TAREFA 1:
Reproduza, sem nenhuma alteração, o trecho do texto sobre a correção monetária de débitos trabalhistas que vai de "Naturalmente, como tudo" até "sistema processual brasileiro.".
TAREFA 2:
Por favor, dê continuidade ao texto sobre o índice de correção monetária de débitos trabalhistas, começando logo após a última frase apresentada.

TEXTO DA PÁGINA:

= = = = = = =

Em sua fundamentação, o ilustre ministro relata que o Tribunal de origem decidiu que o IPCA deveria ser o índice de correção monetária a ser aplicado a débitos trabalhistas, com esteio no entendimento do STF lavrado nas ADIns 4357, 4372, 4400 e 4425 e ação cautelar 3764 MC/DF. Entretanto, ainda de acordo com o ministro Gilmar Mendes, os julgados invocados, em verdade, versam sobre a atualização monetária de condenações impostas à Fazenda Pública, quanto ao período entre a inscrição do crédito em precatório e o seu efetivo pagamento. Destacou ainda que, da mesma forma, o Tema 810 da Repercussão geral diz respeito a créditos contra a Fazenda Pública, só que anteriores à expedição do precatório.

Diz o Relator, em suma, que haveria distinção entre a moldura fática dos julgados do STF invocados (créditos judiciais contra a Fazenda Pública) e a moldura fática do julgado do TST (créditos judiciais contra empregador), o que inviabilizaria sua invocação como fundamento para se alcançar o mesmo resultado jurídico. No entanto, em nenhum momento, explana o porquê da diferença de contexto fático a obstar o TST, dentro de sua independência funcional e atribuição infra e constitucionalmente competencial, de reconhecer, em sessão plenária, a inconstitucionalidade de dispositivo normativo análogo ao debatido nos precedentes paradigma.

Naturalmente, como tudo no direito, essa respeitável decisão é passível de crítica científica. Abaixo, realizaremos algum esforço intelectivo nesse sentido, sempre imbuídos do exclusivo propósito acadêmico de tentar contribuir com o aprimoramento da técnica precedencial no âmbito do intrincado sistema processual brasileiro.

Dito isso, especificamente em relação às decisões exaradas pela sessão plenária do Supremo Tribunal Federal, por ocasião do julgamento das ADIns 4357, 4372, 4400 e 4425 e ação cautelar 3764 MC/DF, prima facie, mister imiscuir na análise dos elementos materiais relevantes que conduziram à declaração de inconstitucionalidade da utilização do índice aplicado à caderneta de poupança (TR). A primeira indagação que vem à mente seria: a origem do crédito foi concebida como fato materialmente relevante para a definição da ratio decidendi

Note-se, em um primeiro momento, que toda a argumentação da Corte levou em conta que a TR, como índice de atualização, por descumprir seu escopo nuclear de recompor a inflação, viola o direito fundamental de propriedade do credor, contemplado no artigo 5º, XXII, a coisa julgada (artigo 5º, XXXVI), a isonomia (artigo 5º, caput), o princípio da separação dos Poderes (artigo 2º) e o postulado da proporcionalidade, além da eficácia e efetividade do título judicial, provocando ainda o enriquecimento ilícito do devedor[1]. Essa premissa, em si, já é bastante para a pronúncia de inconstitucionalidade da utilização do índice aplicado à caderneta de poupança (TR).

= = = = = = =

MATERIAL FORNECIDO:
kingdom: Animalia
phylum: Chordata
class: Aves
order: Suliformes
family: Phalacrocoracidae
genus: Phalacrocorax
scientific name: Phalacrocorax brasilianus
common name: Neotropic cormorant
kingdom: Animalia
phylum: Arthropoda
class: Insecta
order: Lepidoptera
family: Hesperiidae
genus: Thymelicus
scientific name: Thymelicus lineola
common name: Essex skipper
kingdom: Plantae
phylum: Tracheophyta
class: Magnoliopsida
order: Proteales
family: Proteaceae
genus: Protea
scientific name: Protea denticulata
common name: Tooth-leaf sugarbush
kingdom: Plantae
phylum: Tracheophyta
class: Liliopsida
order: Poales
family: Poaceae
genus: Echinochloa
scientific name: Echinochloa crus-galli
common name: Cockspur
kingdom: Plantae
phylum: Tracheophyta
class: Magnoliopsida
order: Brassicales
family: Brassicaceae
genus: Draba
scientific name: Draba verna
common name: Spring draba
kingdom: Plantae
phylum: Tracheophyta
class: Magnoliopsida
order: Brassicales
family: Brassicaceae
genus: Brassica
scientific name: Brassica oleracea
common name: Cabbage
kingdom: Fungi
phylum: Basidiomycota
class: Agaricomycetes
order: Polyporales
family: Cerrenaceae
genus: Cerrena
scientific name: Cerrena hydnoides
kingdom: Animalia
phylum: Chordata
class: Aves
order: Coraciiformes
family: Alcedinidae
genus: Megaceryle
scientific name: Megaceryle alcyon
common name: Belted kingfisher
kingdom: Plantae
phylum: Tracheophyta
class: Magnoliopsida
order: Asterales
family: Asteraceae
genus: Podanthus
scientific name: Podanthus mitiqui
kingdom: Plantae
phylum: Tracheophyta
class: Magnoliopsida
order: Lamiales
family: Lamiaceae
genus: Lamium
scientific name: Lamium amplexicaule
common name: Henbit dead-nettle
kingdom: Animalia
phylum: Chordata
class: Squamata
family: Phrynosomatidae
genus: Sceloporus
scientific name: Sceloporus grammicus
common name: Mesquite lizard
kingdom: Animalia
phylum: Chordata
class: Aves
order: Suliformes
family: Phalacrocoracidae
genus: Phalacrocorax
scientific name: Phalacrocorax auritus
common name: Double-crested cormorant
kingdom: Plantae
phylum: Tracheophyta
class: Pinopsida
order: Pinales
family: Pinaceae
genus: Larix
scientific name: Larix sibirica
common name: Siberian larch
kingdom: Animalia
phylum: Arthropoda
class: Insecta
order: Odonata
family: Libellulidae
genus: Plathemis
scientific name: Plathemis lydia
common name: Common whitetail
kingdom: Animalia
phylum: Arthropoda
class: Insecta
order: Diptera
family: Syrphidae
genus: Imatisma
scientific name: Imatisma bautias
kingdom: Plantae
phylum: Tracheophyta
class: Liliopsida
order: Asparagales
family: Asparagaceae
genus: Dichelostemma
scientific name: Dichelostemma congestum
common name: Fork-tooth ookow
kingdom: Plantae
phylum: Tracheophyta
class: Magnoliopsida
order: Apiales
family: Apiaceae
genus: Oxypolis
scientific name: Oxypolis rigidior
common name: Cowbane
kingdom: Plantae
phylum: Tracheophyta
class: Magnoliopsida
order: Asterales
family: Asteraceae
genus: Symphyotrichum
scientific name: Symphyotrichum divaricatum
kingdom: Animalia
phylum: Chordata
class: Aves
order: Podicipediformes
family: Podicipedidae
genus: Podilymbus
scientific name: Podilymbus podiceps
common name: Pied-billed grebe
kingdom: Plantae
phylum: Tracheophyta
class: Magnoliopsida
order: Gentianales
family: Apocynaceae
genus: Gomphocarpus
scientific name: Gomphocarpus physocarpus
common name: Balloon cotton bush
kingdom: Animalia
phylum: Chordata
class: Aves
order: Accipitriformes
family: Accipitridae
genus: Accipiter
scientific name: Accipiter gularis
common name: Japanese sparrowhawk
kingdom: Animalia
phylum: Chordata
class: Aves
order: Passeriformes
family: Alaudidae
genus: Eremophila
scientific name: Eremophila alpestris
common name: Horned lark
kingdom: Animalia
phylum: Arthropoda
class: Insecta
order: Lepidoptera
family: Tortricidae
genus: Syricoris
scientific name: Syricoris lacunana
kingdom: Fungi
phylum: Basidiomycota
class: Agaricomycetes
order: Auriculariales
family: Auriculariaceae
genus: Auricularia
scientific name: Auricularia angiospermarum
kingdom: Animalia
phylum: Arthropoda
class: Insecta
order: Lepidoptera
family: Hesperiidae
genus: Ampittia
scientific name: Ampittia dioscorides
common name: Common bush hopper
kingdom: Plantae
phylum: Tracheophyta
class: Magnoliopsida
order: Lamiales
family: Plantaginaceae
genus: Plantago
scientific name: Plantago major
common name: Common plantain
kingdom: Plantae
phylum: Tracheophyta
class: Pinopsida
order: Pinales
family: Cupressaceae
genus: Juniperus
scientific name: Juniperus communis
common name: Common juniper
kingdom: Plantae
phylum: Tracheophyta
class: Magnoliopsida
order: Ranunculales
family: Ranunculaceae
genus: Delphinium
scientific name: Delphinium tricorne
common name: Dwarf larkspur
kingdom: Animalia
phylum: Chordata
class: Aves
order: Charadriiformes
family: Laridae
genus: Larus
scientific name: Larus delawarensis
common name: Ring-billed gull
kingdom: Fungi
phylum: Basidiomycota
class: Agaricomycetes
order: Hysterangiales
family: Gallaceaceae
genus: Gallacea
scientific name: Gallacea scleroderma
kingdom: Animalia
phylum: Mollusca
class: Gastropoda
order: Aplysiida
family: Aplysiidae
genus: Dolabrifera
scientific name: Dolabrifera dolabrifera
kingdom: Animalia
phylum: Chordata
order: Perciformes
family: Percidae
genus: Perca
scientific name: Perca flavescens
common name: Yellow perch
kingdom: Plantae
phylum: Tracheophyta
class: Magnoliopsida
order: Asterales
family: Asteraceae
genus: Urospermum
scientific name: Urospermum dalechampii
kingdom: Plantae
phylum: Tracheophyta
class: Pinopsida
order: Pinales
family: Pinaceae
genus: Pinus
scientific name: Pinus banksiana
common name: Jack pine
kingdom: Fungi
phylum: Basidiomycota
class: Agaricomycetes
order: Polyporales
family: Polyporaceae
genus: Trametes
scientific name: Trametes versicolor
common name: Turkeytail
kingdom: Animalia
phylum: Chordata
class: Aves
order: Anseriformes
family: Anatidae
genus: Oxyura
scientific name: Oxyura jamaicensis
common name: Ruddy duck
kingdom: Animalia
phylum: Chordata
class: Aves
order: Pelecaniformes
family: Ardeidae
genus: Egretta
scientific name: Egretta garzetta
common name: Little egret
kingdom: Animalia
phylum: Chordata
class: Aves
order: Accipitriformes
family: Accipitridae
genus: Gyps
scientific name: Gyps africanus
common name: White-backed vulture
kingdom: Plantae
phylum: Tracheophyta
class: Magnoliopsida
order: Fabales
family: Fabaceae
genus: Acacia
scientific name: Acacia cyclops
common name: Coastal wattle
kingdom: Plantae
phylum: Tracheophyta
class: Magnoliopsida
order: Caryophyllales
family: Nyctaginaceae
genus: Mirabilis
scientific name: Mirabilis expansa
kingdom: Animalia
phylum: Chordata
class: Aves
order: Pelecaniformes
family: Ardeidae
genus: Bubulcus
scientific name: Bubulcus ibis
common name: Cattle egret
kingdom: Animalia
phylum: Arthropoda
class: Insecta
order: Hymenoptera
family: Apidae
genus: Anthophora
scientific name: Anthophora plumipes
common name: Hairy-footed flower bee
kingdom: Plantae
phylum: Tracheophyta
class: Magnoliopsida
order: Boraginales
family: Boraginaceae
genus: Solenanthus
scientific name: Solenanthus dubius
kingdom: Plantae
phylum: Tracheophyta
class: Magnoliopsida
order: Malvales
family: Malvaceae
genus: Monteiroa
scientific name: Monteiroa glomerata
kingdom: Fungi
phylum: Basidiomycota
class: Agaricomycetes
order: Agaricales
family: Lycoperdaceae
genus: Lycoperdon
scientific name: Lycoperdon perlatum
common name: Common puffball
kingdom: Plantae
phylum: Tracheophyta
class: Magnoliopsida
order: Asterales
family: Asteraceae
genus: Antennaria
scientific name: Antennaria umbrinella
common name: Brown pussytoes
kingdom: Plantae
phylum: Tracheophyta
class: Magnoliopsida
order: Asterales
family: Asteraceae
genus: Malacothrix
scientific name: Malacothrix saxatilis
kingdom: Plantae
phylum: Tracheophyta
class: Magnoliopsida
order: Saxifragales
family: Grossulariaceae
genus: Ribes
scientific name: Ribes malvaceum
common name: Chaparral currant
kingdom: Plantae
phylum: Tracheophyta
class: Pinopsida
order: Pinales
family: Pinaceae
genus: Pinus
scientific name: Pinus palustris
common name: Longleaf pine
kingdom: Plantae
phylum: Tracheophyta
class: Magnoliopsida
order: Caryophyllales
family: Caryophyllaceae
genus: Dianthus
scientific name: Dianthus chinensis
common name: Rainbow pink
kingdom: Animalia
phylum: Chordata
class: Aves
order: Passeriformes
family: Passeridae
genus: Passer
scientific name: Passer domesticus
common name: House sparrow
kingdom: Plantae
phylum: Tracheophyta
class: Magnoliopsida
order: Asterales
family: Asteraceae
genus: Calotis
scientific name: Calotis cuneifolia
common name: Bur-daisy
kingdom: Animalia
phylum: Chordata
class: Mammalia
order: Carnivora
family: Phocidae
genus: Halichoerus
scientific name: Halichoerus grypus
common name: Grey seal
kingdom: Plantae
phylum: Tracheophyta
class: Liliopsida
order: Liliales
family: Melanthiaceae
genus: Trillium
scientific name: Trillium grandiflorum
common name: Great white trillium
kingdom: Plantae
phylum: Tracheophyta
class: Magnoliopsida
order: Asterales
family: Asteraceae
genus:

= = = = = = =

RESPOSTA ESCRITA 1:
Naturalmente, como tudo no direito, essa respeitável decisão é passível de crítica científica. Abaixo, realizaremos algum esforço intelectivo nesse sentido, sempre imbuídos do exclusivo propósito acadêmico de tentar contribuir com o aprimoramento da técnica precedencial no âmbito do intrincado sistema processual brasileiro.

RESPOSTA ESCRITA 2:
Ainda que tenha a inconstitucionalidade recaído sobre o art. 1º-F da lei 9.494/97, com redação dada pela lei 11.690/09, na extensão em que versa sobre o critério de cálculo da correção monetária aplicável a condenações da Fazenda Pública, esse dado é deveras irrelevante. Isso porque a norma do precedente firmado pode ser assim sumarizada: a utilização do índice aplicado à caderneta de poupança (TR) viola o texto constitucional, pois que restringe de modo desproporcional o direito fundamental à propriedade. Perceba-se bem: sua utilização é inconstitucional não propriamente porque deixa de recompor perdas inflacionárias de crédito A ou B. Sua mácula deriva da ordem constitucional vigente, na medida em que vilipendia direito fundamental. E já é o quanto basta. Logo, nada há que justifique a distinção da origem do crédito para a manutenção da TR.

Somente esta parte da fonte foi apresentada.